More recently, the British
line P&O has announced that its luxury liners Arcadia and Adonia, which
will leave Southampton on round-the-world cruises next month, will skip Buenos
Aires, Puerto Madryn and Ushuaia in favor of Montevideo, the Falklands, and
Punta
Arenas. Given Argentina’s capricious politics, and the fact that passengers
from other cruise ships have been harassed by protestors, they have decided that
Argentine ports are simply not worth the trouble.
The Falklands stand to gain. For every cruise passenger who
visits, the Islands collect a landing charge of £18 which, in the 2009-10
season, amounted to more than US$1.3 million – a substantial figure in a
territory with only about 2,500 permanent residents. That might not be oil
money, and it’s only a fraction of the US$18.5 million that fishing licenses
earned in the same year, but it’s enough to provide a high standard of living
in Stanley.
2 comments:
These lists of places to go in the upcoming year and the accompanying reasons always strike me as superficial and trivial. Unless an attraction is opening/closing or there is some sort of special event, why go in any particular year? Travelers are probably more influenced by airfares and exchange rates (and of course, personal interest) than anything else.

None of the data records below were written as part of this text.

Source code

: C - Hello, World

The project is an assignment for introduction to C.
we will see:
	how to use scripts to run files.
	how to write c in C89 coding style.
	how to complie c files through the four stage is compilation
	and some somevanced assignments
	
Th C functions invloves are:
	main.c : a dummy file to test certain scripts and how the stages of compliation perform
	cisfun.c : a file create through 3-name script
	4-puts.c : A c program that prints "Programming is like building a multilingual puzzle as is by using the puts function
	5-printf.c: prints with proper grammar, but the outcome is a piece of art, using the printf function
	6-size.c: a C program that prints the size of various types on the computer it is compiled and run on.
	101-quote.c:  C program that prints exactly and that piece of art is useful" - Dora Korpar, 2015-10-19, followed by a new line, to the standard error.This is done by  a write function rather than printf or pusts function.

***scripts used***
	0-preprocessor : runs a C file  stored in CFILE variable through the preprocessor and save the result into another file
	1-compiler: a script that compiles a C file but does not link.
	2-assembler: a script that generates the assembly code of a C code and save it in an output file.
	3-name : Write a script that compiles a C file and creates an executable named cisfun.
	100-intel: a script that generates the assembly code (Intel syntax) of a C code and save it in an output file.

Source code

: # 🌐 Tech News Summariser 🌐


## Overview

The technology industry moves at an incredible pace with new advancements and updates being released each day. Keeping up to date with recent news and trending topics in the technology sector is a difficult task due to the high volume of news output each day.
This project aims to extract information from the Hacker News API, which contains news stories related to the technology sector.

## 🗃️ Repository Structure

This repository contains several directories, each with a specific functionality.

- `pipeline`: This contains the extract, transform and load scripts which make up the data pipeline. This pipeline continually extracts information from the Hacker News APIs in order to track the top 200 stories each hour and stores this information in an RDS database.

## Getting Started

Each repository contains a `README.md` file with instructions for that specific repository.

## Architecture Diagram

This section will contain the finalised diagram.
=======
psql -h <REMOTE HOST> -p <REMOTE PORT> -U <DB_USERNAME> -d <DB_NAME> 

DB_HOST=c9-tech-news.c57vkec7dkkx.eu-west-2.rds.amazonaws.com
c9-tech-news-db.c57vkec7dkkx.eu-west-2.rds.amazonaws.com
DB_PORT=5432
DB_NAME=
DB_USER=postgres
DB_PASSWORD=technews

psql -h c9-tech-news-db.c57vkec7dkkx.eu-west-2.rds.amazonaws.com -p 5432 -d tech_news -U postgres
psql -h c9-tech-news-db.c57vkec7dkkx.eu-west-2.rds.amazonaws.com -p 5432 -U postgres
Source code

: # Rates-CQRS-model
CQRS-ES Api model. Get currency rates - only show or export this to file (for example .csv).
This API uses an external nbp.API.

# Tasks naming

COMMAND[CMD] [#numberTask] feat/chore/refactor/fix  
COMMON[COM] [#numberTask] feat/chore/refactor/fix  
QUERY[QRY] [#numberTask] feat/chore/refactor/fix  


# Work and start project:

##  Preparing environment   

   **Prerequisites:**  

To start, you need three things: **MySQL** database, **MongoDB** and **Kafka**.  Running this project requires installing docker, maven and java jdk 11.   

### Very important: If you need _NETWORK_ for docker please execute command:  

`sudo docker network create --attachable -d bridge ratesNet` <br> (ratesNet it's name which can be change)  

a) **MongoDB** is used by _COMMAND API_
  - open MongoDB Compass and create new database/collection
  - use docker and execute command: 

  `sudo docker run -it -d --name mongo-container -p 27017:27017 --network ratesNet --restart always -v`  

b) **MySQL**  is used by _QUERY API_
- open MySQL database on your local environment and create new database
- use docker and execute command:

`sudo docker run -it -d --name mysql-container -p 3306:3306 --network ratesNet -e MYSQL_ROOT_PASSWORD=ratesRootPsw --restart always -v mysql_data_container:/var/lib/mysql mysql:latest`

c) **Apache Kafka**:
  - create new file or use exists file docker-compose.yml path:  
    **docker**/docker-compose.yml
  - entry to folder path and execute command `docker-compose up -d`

Although it's out of your area of coverage, I was surprised they would pick Brazil as a place to go. I assume it's currently under major construction, and I would rather attend during the Olympics or afterwards to take advantage of the infrastructure improvements. Plus the real still seems quite high.
I tend to agree, but still find the lists interesting if they indicate trends or, for better or worse, what ostensible opinion-leaders choose. That said, I often do find their suggestions simplistic or superficial. But lots of people like lists.